▸ **EXERCISE BRIEF**
The entries follow. Copy every line in which "remoto" appears.

▸ **PROVIDED DATA**
□ □ □

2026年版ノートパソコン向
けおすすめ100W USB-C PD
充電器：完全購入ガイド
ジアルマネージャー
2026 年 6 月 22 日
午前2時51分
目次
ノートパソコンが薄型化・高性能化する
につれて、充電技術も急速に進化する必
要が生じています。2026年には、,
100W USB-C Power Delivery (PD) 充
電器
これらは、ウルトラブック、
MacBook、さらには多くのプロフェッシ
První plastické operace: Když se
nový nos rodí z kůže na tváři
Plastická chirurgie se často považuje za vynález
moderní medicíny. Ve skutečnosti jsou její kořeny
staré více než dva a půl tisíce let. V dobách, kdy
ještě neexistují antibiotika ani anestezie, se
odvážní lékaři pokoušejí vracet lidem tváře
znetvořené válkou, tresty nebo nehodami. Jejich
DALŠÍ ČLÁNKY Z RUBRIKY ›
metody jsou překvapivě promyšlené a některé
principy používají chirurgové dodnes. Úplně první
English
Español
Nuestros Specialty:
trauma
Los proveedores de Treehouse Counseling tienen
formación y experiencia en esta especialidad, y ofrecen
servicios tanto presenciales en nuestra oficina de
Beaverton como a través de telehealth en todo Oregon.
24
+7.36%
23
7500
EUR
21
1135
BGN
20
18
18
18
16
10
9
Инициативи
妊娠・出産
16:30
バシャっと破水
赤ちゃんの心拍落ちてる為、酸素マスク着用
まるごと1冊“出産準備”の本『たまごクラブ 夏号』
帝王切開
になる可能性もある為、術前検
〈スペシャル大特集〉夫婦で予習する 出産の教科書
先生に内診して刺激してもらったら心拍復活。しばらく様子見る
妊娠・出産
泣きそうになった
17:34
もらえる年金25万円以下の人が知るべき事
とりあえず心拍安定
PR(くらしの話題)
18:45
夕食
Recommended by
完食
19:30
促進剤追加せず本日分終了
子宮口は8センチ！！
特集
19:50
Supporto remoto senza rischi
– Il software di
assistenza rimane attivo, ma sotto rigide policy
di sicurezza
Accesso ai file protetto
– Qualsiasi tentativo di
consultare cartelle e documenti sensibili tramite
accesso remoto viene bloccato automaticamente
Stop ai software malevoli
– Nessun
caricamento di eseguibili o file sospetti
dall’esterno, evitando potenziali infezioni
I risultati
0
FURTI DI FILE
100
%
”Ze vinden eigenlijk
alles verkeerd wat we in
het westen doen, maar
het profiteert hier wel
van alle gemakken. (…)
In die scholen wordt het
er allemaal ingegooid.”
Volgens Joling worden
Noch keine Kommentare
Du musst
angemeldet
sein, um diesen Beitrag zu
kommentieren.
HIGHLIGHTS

□ □ □

▸ **ANSWER FOR THIS EXERCISE**
Supporto remoto senza rischi
accesso remoto viene bloccato automaticamente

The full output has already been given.